§ EXTRAIT

A l’instar du Vaisseau Fantôme qui l’a précédé de quelques semaines, cet Eugène Onéguine est une reprise d’une production de Willy Decker. Et comme lui, il souffre d’une absence de vision et de pertinence dans la dramaturgie et la scénographie. On y retrouve la même donnée de base : un décor unique tendant à l’abstraction des surfaces, qui ne fait pas sens ici car il confond intérieurs et extérieurs dans un relâchement de la perception spatiale qui nuit à l’émotion – notamment à l’émotion intimiste de la scène de la lettre. On retrouve aussi une direction d’acteurs qui laisse beaucoup de place à l’académisme des poses et des réactions riches en tour de bras éplorés. A mille lieues de la production de Dmitri Tcherniakov présentée à Garnier en 2008, vraie leçon en regard de celle-ci où le principe du décor unique était judicieusement développé et où la direction d’acteurs, affûtée, gravait le drame à l’eau-forte… Ici, le seul moyen d’avoir un bel Eugène Onéguine malgré ce non-univers scénographique, c’est de le peupler d’interprètes de haut vol… et heureusement ce qui manquait au Vaisseau (en tout cas pour son protagoniste) se concrétise : un plateau remarquable – oublions la Larina de Nadine Denize, dont le médium est depuis longtemps un trou de voix blanche, et qui est la seule vraie question dans cette distribution.

§ À FAIRE
Citez mot pour mot et en entier l'extrait sur Eugène Onéguine.

§ MATÉRIEL
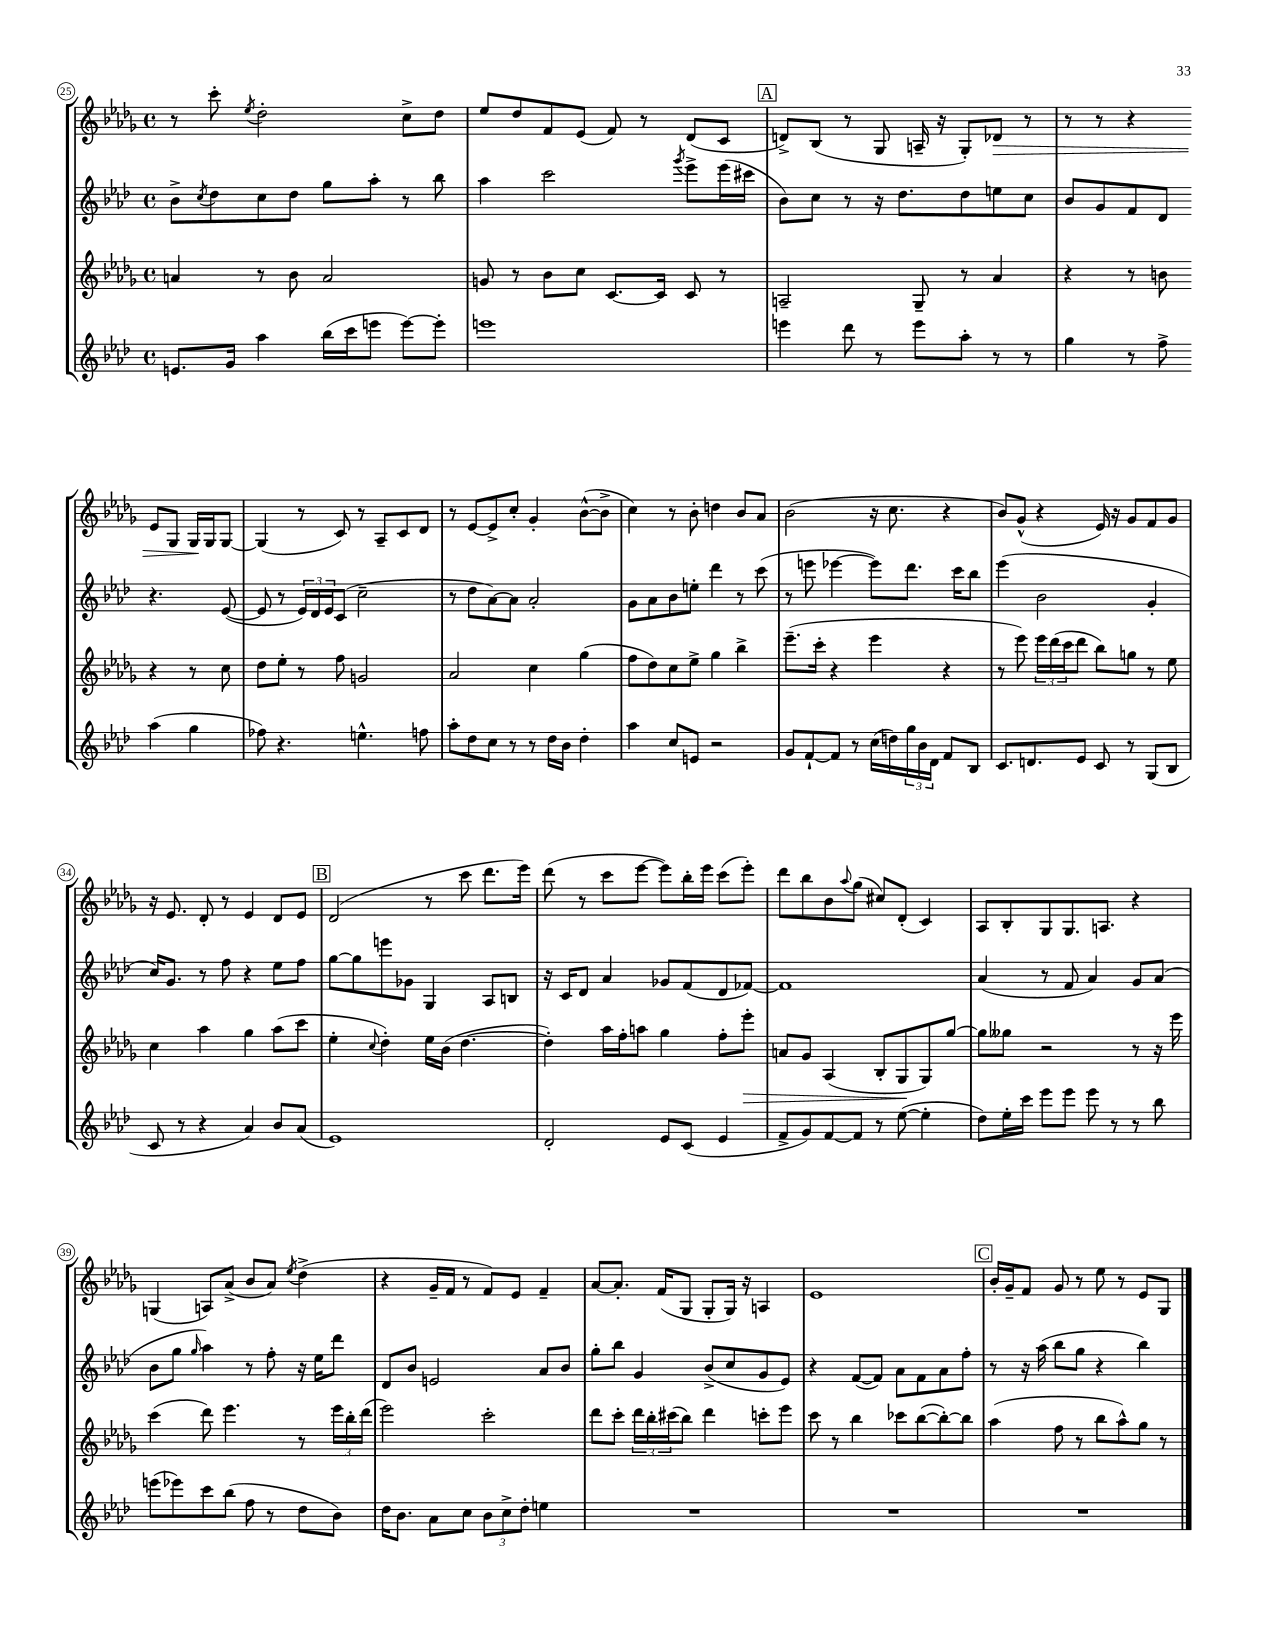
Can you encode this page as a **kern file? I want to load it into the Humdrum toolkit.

§ CORRIGÉ
A l’instar du Vaisseau Fantôme qui l’a précédé de quelques semaines, cet Eugène Onéguine est une reprise d’une production de Willy Decker. Et comme lui, il souffre d’une absence de vision et de pertinence dans la dramaturgie et la scénographie. On y retrouve la même donnée de base : un décor unique tendant à l’abstraction des surfaces, qui ne fait pas sens ici car il confond intérieurs et extérieurs dans un relâchement de la perception spatiale qui nuit à l’émotion – notamment à l’émotion intimiste de la scène de la lettre. On retrouve aussi une direction d’acteurs qui laisse beaucoup de place à l’académisme des poses et des réactions riches en tour de bras éplorés. A mille lieues de la production de Dmitri Tcherniakov présentée à Garnier en 2008, vraie leçon en regard de celle-ci où le principe du décor unique était judicieusement développé et où la direction d’acteurs, affûtée, gravait le drame à l’eau-forte… Ici, le seul moyen d’avoir un bel Eugène Onéguine malgré ce non-univers scénographique, c’est de le peupler d’interprètes de haut vol… et heureusement ce qui manquait au Vaisseau (en tout cas pour son protagoniste) se concrétise : un plateau remarquable – oublions la Larina de Nadine Denize, dont le médium est depuis longtemps un trou de voix blanche, et qui est la seule vraie question dans cette distribution.